**DATA PROVIDED:**
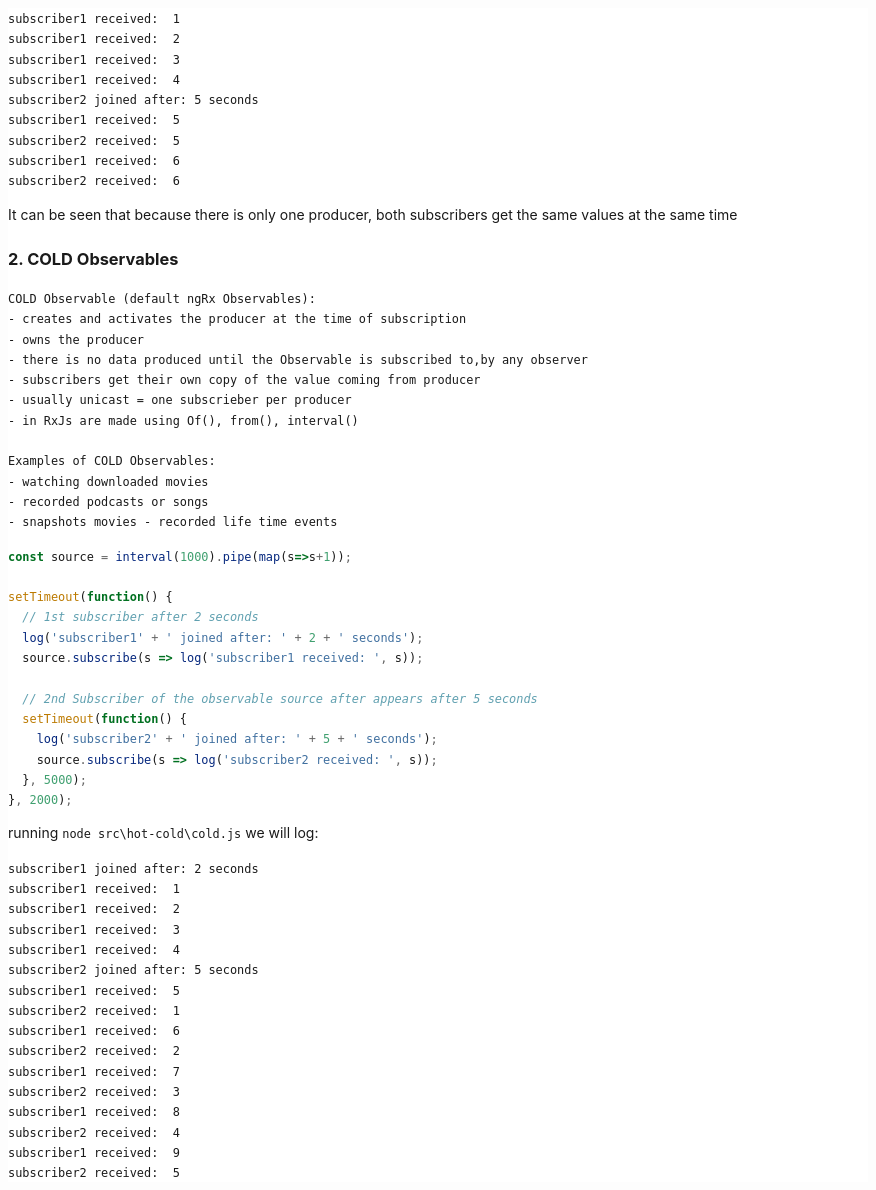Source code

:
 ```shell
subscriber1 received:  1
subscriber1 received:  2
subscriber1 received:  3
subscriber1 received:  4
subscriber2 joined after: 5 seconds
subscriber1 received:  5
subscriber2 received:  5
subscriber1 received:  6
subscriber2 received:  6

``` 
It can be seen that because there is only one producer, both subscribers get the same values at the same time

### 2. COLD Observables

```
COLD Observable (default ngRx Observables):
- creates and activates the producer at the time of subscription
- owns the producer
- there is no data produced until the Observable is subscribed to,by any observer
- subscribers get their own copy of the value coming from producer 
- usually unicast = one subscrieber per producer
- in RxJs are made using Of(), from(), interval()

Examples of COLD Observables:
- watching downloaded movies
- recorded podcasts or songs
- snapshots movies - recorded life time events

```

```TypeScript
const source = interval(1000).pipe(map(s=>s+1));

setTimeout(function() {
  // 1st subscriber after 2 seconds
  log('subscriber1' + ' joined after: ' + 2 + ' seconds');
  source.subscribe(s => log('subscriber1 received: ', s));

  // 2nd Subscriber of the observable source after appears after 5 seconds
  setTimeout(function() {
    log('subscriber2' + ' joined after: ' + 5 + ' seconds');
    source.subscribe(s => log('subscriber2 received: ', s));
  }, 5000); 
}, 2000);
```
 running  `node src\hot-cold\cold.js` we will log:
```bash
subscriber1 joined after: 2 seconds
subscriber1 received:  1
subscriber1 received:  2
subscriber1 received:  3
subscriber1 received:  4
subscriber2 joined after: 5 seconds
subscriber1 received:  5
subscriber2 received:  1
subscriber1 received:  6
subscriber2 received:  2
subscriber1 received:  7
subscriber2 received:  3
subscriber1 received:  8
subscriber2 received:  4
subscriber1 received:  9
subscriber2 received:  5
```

**TRY IT:** Which lines of the records above hold the word "producer"? Copy each one out.

**RESPONSE BELOW:**
It can be seen that because there is only one producer, both subscribers get the same values at the same time
- creates and activates the producer at the time of subscription
- owns the producer
- subscribers get their own copy of the value coming from producer 
- usually unicast = one subscrieber per producer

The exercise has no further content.